• [Written task]: Please restate the records that follow word for word, omitting any images.

• [Given information]:
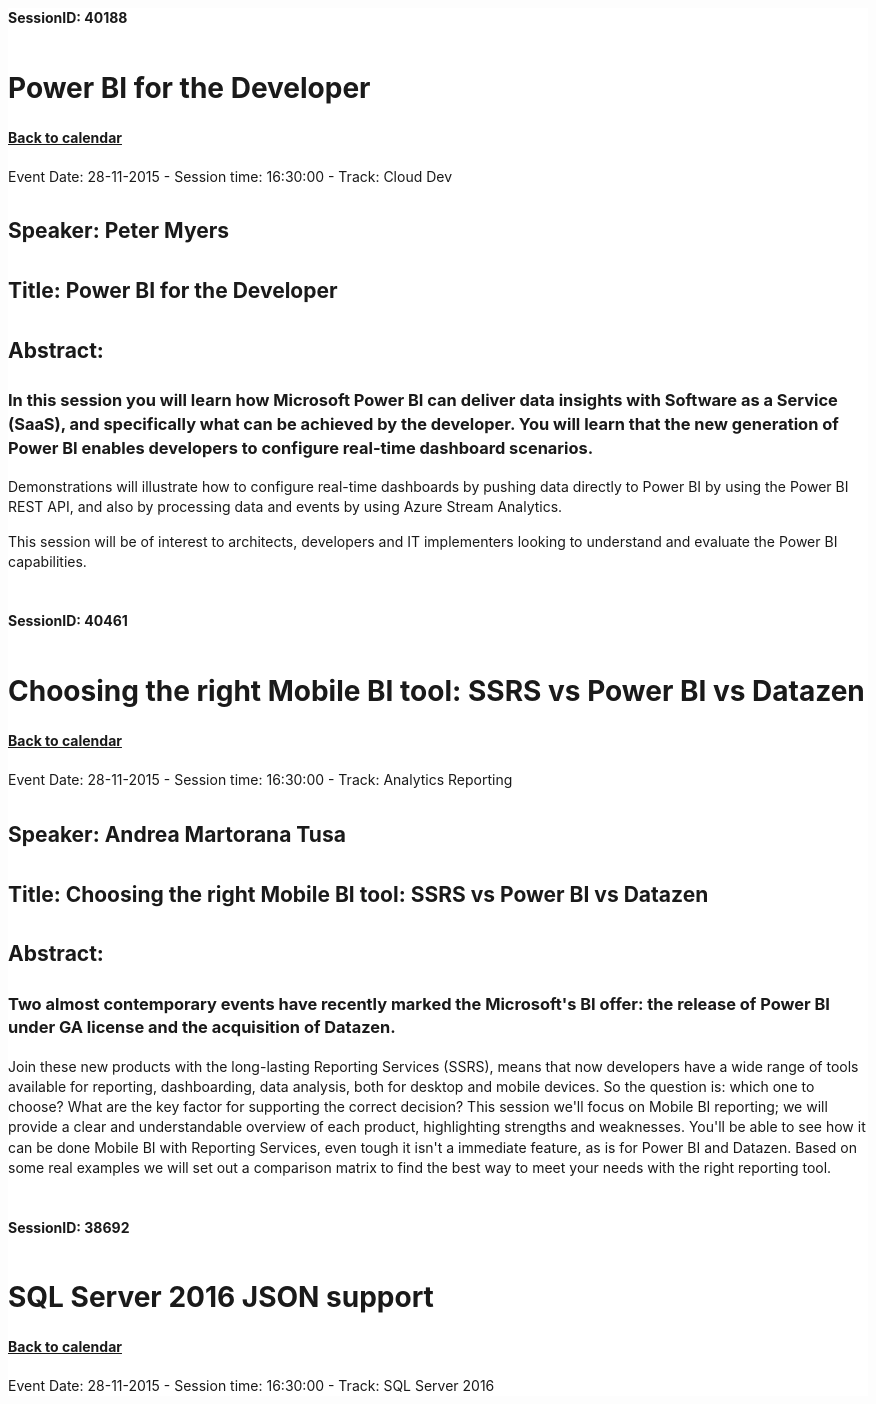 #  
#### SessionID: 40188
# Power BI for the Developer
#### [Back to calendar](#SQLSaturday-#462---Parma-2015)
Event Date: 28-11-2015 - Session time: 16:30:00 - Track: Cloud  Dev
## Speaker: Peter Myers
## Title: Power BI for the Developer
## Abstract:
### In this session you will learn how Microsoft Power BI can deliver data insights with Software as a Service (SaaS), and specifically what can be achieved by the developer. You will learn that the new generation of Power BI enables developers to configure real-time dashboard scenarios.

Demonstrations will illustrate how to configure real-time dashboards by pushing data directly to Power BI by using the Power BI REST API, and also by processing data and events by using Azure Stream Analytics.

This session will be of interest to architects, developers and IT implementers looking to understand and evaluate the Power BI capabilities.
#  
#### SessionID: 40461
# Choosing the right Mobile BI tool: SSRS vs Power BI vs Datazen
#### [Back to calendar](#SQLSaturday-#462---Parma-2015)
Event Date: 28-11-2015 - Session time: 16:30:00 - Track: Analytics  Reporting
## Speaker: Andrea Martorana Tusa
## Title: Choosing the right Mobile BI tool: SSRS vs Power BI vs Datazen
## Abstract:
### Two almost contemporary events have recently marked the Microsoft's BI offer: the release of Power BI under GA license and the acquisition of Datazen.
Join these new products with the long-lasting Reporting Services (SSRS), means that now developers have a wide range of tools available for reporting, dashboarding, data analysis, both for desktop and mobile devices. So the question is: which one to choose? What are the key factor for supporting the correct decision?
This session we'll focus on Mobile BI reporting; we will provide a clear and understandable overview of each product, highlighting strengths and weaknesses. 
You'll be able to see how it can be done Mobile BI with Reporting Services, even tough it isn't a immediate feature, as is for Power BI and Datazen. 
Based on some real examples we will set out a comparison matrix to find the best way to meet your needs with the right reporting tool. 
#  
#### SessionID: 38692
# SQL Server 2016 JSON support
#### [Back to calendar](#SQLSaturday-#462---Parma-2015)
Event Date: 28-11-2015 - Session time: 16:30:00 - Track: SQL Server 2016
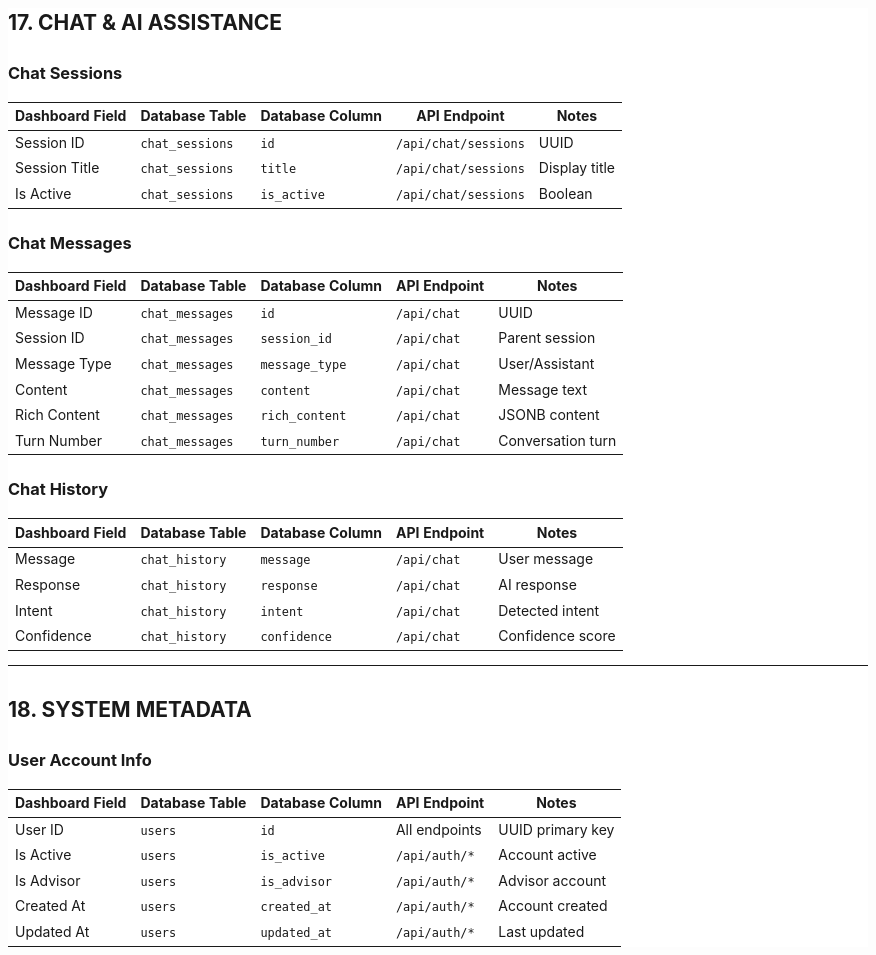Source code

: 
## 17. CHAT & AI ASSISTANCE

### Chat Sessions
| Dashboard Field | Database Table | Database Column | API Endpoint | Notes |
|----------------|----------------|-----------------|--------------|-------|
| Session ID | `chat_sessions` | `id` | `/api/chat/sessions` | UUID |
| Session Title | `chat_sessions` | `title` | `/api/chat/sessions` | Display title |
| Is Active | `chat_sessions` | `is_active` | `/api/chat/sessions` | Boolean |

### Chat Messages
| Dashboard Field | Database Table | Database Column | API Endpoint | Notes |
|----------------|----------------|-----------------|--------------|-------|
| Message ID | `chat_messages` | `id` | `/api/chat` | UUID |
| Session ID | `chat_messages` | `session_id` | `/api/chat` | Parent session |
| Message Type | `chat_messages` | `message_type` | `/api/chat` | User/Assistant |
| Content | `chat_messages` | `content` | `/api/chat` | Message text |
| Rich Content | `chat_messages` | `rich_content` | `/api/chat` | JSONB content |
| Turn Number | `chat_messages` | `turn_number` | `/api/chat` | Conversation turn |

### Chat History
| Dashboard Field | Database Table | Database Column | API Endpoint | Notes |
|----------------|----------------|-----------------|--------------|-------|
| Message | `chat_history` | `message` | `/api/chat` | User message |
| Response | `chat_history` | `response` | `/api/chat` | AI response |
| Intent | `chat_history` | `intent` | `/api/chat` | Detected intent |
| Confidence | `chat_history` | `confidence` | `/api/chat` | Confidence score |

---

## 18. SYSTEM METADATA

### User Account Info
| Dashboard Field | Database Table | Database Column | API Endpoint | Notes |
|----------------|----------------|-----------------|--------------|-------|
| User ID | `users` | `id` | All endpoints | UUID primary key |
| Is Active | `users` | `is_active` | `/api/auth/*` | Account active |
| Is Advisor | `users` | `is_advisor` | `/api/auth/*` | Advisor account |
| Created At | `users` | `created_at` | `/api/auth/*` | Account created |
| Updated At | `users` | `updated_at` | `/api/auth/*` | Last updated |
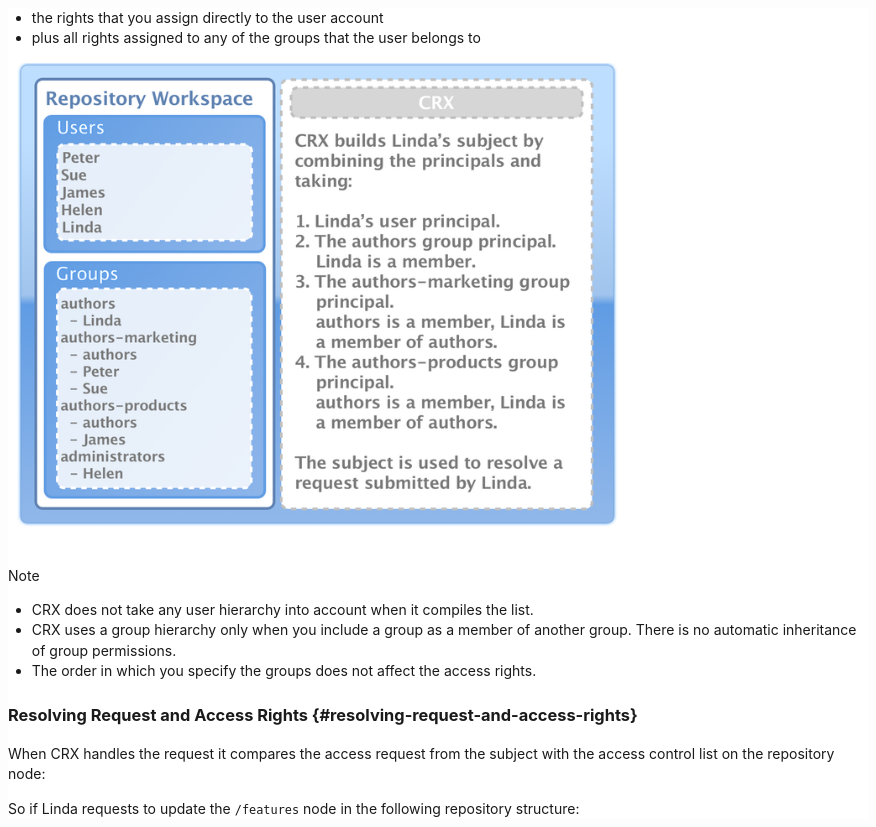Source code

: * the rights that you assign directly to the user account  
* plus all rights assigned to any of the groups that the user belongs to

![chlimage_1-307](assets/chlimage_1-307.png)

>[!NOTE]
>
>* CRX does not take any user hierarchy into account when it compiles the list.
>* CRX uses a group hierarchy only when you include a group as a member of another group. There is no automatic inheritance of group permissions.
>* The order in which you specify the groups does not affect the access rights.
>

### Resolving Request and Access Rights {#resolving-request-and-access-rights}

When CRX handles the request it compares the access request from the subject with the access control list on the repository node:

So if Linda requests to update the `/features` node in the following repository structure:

• [Answer to this task]:
 #  
#### SessionID: 40188
# Power BI for the Developer
#### [Back to calendar](#SQLSaturday-#462---Parma-2015)
Event Date: 28-11-2015 - Session time: 16:30:00 - Track: Cloud  Dev
## Speaker: Peter Myers
## Title: Power BI for the Developer
## Abstract:
### In this session you will learn how Microsoft Power BI can deliver data insights with Software as a Service (SaaS), and specifically what can be achieved by the developer. You will learn that the new generation of Power BI enables developers to configure real-time dashboard scenarios.

Demonstrations will illustrate how to configure real-time dashboards by pushing data directly to Power BI by using the Power BI REST API, and also by processing data and events by using Azure Stream Analytics.

This session will be of interest to architects, developers and IT implementers looking to understand and evaluate the Power BI capabilities.
#  
#### SessionID: 40461
# Choosing the right Mobile BI tool: SSRS vs Power BI vs Datazen
#### [Back to calendar](#SQLSaturday-#462---Parma-2015)
Event Date: 28-11-2015 - Session time: 16:30:00 - Track: Analytics  Reporting
## Speaker: Andrea Martorana Tusa
## Title: Choosing the right Mobile BI tool: SSRS vs Power BI vs Datazen
## Abstract:
### Two almost contemporary events have recently marked the Microsoft's BI offer: the release of Power BI under GA license and the acquisition of Datazen.
Join these new products with the long-lasting Reporting Services (SSRS), means that now developers have a wide range of tools available for reporting, dashboarding, data analysis, both for desktop and mobile devices. So the question is: which one to choose? What are the key factor for supporting the correct decision?
This session we'll focus on Mobile BI reporting; we will provide a clear and understandable overview of each product, highlighting strengths and weaknesses. 
You'll be able to see how it can be done Mobile BI with Reporting Services, even tough it isn't a immediate feature, as is for Power BI and Datazen. 
Based on some real examples we will set out a comparison matrix to find the best way to meet your needs with the right reporting tool. 
#  
#### SessionID: 38692
# SQL Server 2016 JSON support
#### [Back to calendar](#SQLSaturday-#462---Parma-2015)
Event Date: 28-11-2015 - Session time: 16:30:00 - Track: SQL Server 2016
Source code

: 
## 17. CHAT & AI ASSISTANCE

### Chat Sessions
| Dashboard Field | Database Table | Database Column | API Endpoint | Notes |
|----------------|----------------|-----------------|--------------|-------|
| Session ID | `chat_sessions` | `id` | `/api/chat/sessions` | UUID |
| Session Title | `chat_sessions` | `title` | `/api/chat/sessions` | Display title |
| Is Active | `chat_sessions` | `is_active` | `/api/chat/sessions` | Boolean |

### Chat Messages
| Dashboard Field | Database Table | Database Column | API Endpoint | Notes |
|----------------|----------------|-----------------|--------------|-------|
| Message ID | `chat_messages` | `id` | `/api/chat` | UUID |
| Session ID | `chat_messages` | `session_id` | `/api/chat` | Parent session |
| Message Type | `chat_messages` | `message_type` | `/api/chat` | User/Assistant |
| Content | `chat_messages` | `content` | `/api/chat` | Message text |
| Rich Content | `chat_messages` | `rich_content` | `/api/chat` | JSONB content |
| Turn Number | `chat_messages` | `turn_number` | `/api/chat` | Conversation turn |

### Chat History
| Dashboard Field | Database Table | Database Column | API Endpoint | Notes |
|----------------|----------------|-----------------|--------------|-------|
| Message | `chat_history` | `message` | `/api/chat` | User message |
| Response | `chat_history` | `response` | `/api/chat` | AI response |
| Intent | `chat_history` | `intent` | `/api/chat` | Detected intent |
| Confidence | `chat_history` | `confidence` | `/api/chat` | Confidence score |

---

## 18. SYSTEM METADATA

### User Account Info
| Dashboard Field | Database Table | Database Column | API Endpoint | Notes |
|----------------|----------------|-----------------|--------------|-------|
| User ID | `users` | `id` | All endpoints | UUID primary key |
| Is Active | `users` | `is_active` | `/api/auth/*` | Account active |
| Is Advisor | `users` | `is_advisor` | `/api/auth/*` | Advisor account |
| Created At | `users` | `created_at` | `/api/auth/*` | Account created |
| Updated At | `users` | `updated_at` | `/api/auth/*` | Last updated |
Source code

: * the rights that you assign directly to the user account  
* plus all rights assigned to any of the groups that the user belongs to

![chlimage_1-307](assets/chlimage_1-307.png)

>[!NOTE]
>
>* CRX does not take any user hierarchy into account when it compiles the list.
>* CRX uses a group hierarchy only when you include a group as a member of another group. There is no automatic inheritance of group permissions.
>* The order in which you specify the groups does not affect the access rights.
>

### Resolving Request and Access Rights {#resolving-request-and-access-rights}

When CRX handles the request it compares the access request from the subject with the access control list on the repository node:

So if Linda requests to update the `/features` node in the following repository structure:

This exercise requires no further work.